§ **EXERCISE AIM**:
Copy out each line in the listing below where the word "text" appears.

---

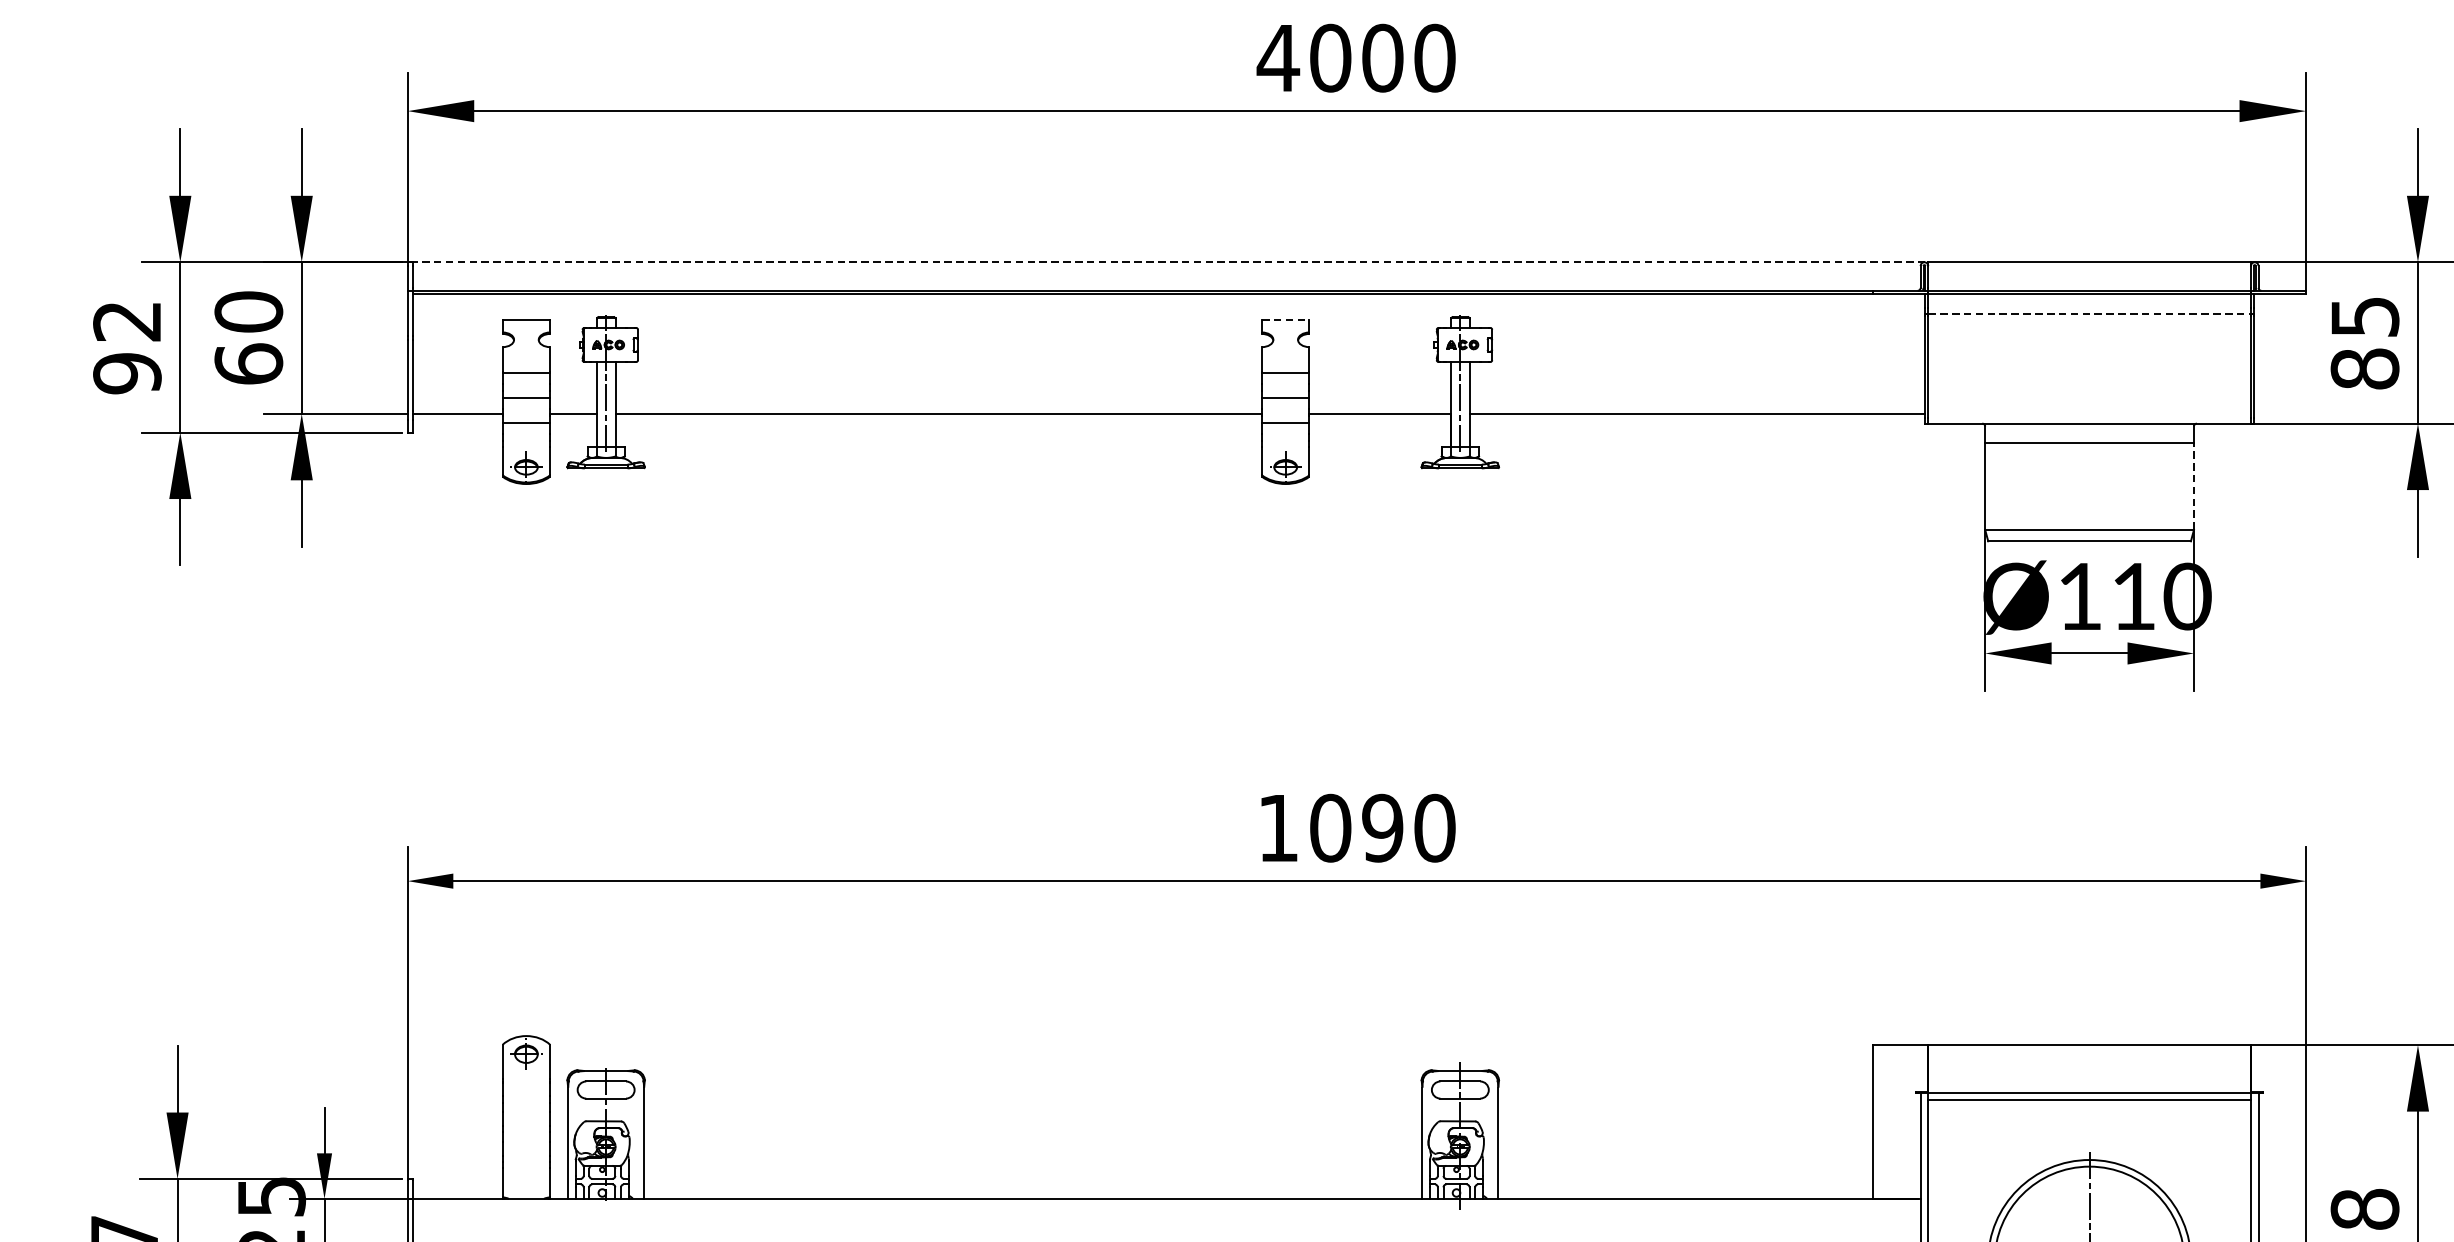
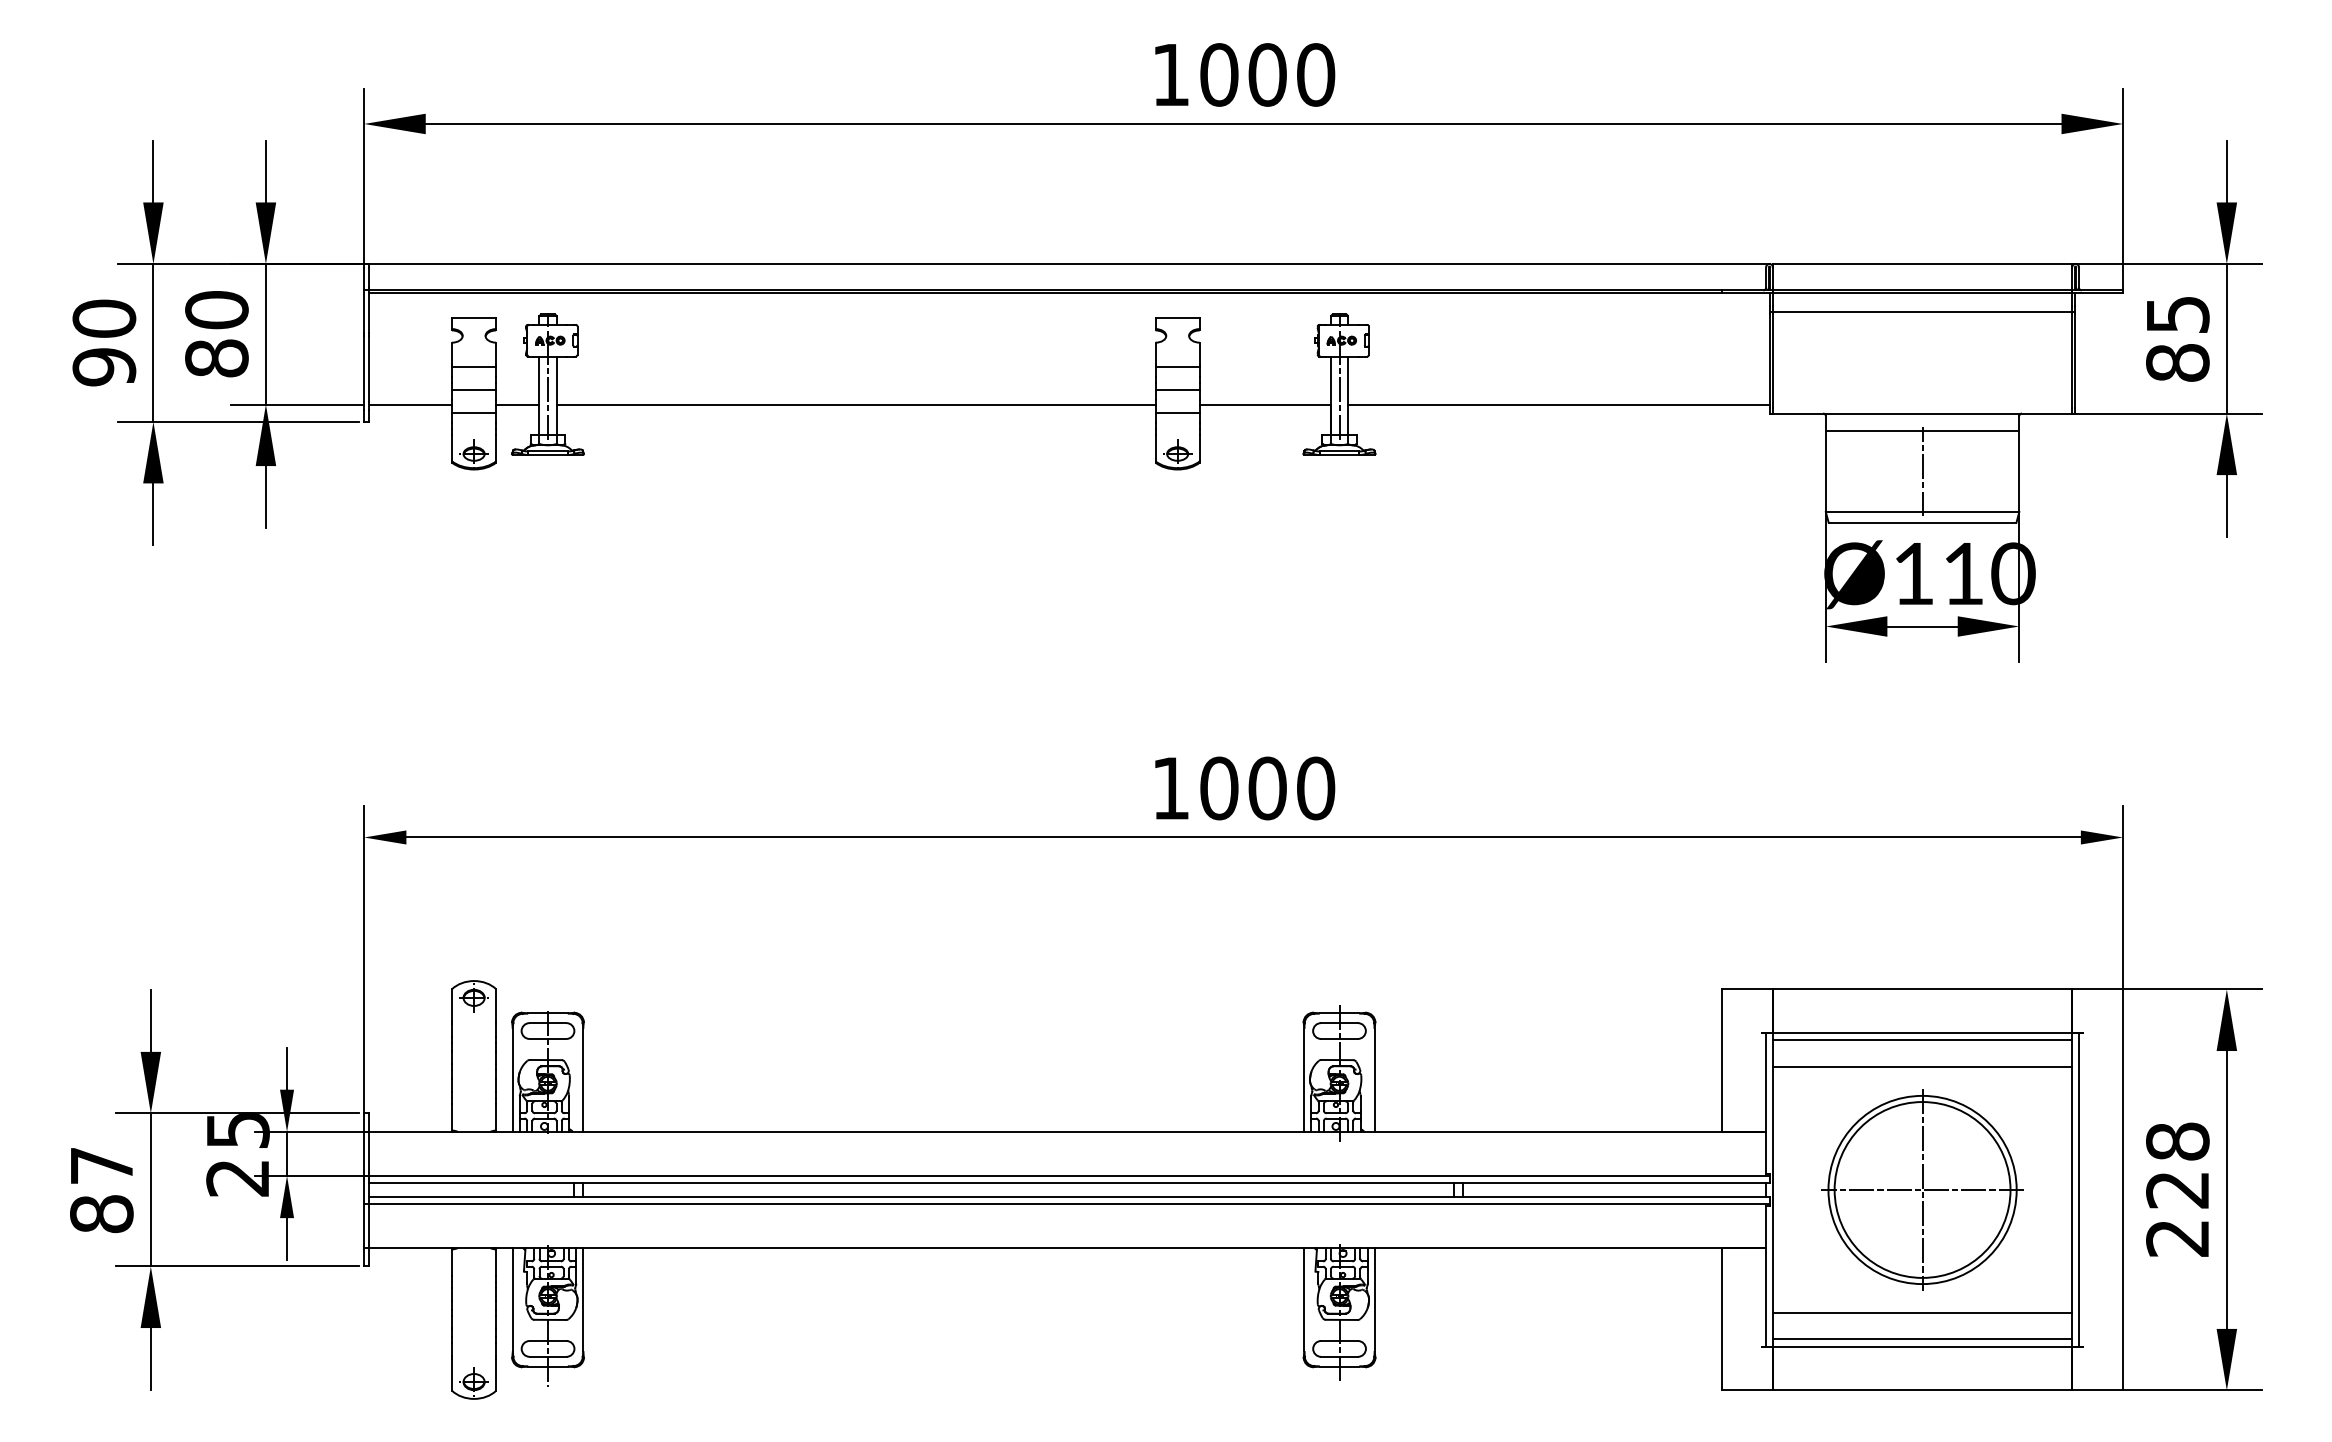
text: (1277, 57) -> (1170, 74), 4000 -> 1000
line: (1168, 262) -> (1069, 264), dashed -> solid
line: (2089, 313) -> (1922, 311), dashed -> solid
line: (1285, 319) -> (1177, 317), dashed -> solid
text: (127, 321) -> (104, 318), 92 -> 90
text: (248, 364) -> (216, 358), 60 -> 80
line: (2089, 486) -> (1922, 471), added
line: (2194, 486) -> (2019, 471), dashed -> solid
text: (1382, 828) -> (1267, 788), 1090 -> 1000
line: (2089, 1128) -> (1922, 1066), added

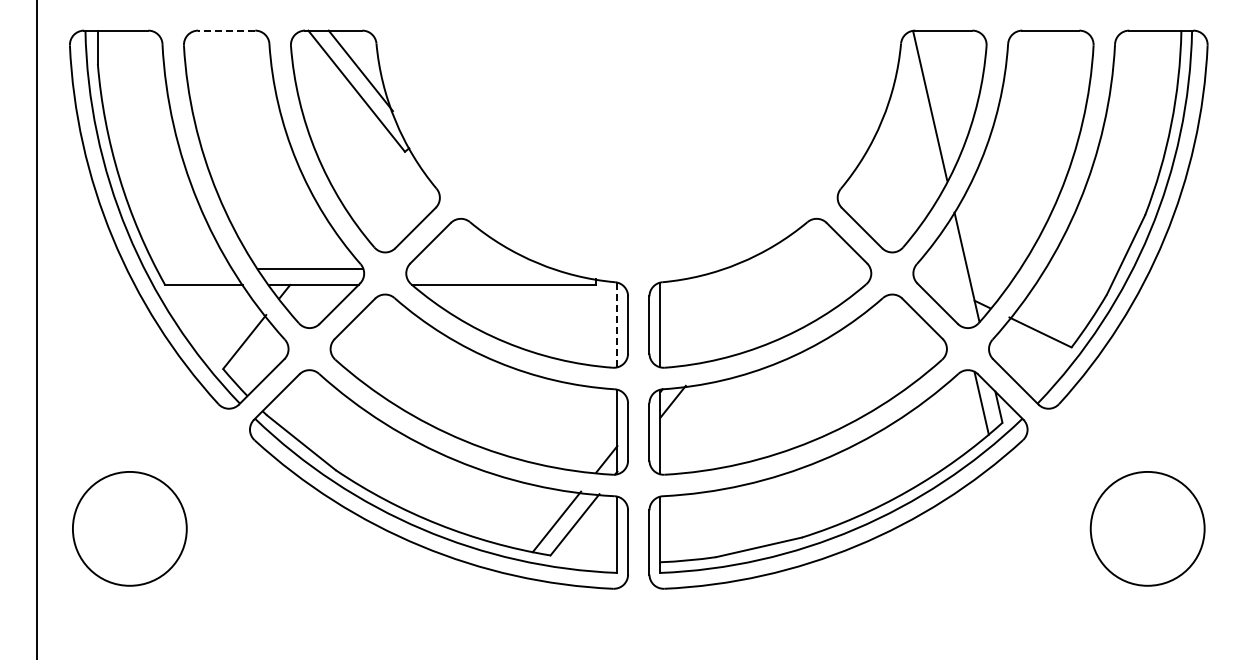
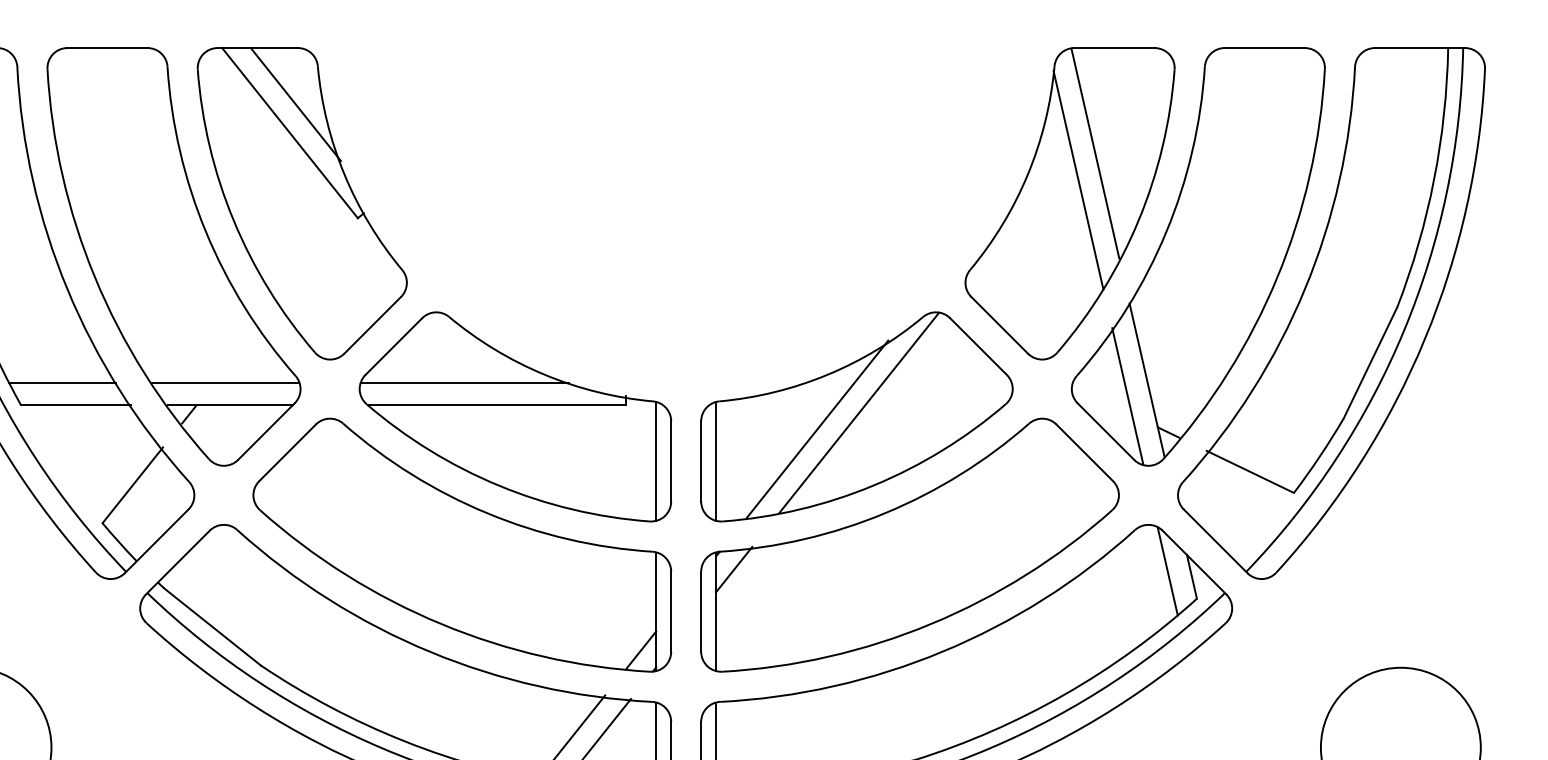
line: (226, 30) -> (107, 47), dashed -> solid
line: (917, 124) -> (1077, 179), added
line: (194, 269) -> (62, 383), added
line: (481, 269) -> (465, 383), added
line: (953, 278) -> (1128, 396), added
line: (761, 290) -> (858, 412), added
line: (732, 301) -> (817, 428), added
line: (617, 324) -> (656, 460), dashed -> solid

---

§ **SOLUTION TO THE PROBLEM**:
text: (1277, 57) -> (1170, 74), 4000 -> 1000
text: (127, 321) -> (104, 318), 92 -> 90
text: (248, 364) -> (216, 358), 60 -> 80
text: (1382, 828) -> (1267, 788), 1090 -> 1000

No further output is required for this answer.